Another factor is making sure ewes’ diets are providing what they need ahead of giving birth.
“Nutrition is important for these ewes, making sure that we provide enough energy and high-energy feeds,” he says.
Producers can supplement diets as needed, and Mallory says it can be a good idea to test forages to know the quality, which can vary widely in hay. He says for a lot of producers, a general diet starting point is 3 or 4 pounds of good-quality hay and 1 pound of concentrate feed that is high in nutrients.
“If we can provide a good high-quality alfalfa, that’s going to provide more energy,” he says.
Another thing producers can do to prepare for lambing is “crutching” ewes, which means shearing the back end of the sheep, around the tail and between the legs. Mallory says this serves a few purposes. It makes the ewes feel cooler, so they are more likely to seek shelter and give birth in a more protected area.

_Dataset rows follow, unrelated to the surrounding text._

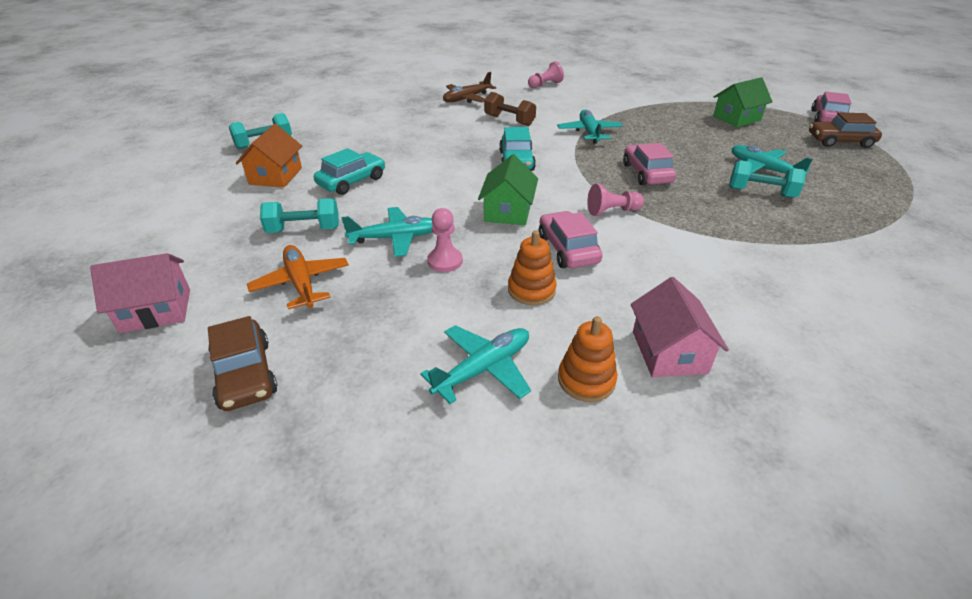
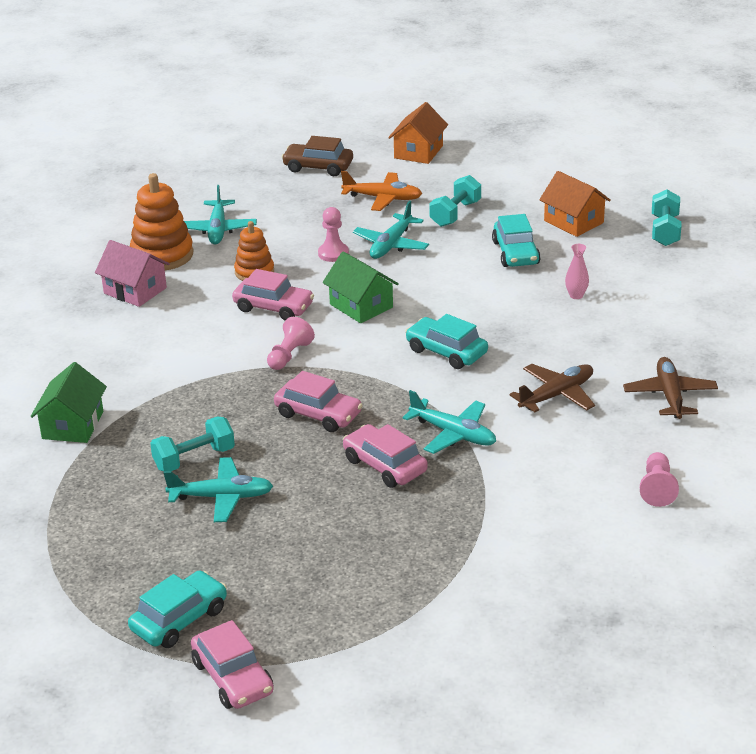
camera: 130 degrees right, 5 degrees down
(156, 310) = (418, 152): pink house -> orange house
(391, 145) = (576, 295): none -> pink vase
(509, 120) = (557, 395): brown dumbbell -> brown plane
(586, 380) = (162, 255): orange stacking toy -> orange stacking toy, size x1.60
(647, 139) = (384, 465): none -> pink car
(736, 118) = (341, 585): green house -> green house (73, 425)
(840, 141) = (179, 619): brown car -> turquoise car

Also, it provides easier access for lambs to the ewe’s udder for nursing.
Producers can also make sure their facilities are ready to go for lambing season.
“They can be prepping the lambing area, making sure any dirty bedding is cleaned away,” Mallory says.
As part of that preparation, have supplies on-hand and easily accessible in case ewes need assistance. Supplies include gloves or sleeves, OB lube, colostrum and bottles, taggers and scales if producers want to know birth weights.
Keeping an eye on ewes — and the clock — can help producers know when they might need help.
“If you notice a ewe that’s starting to lamb, and within that hour to two hour timetable she’s not making progress, then we might need to step in and help out,” he says.
Mallory says some prep time now can pay off down the road.
“The more stuff we can get ready now, the better off we’ll be,” he says.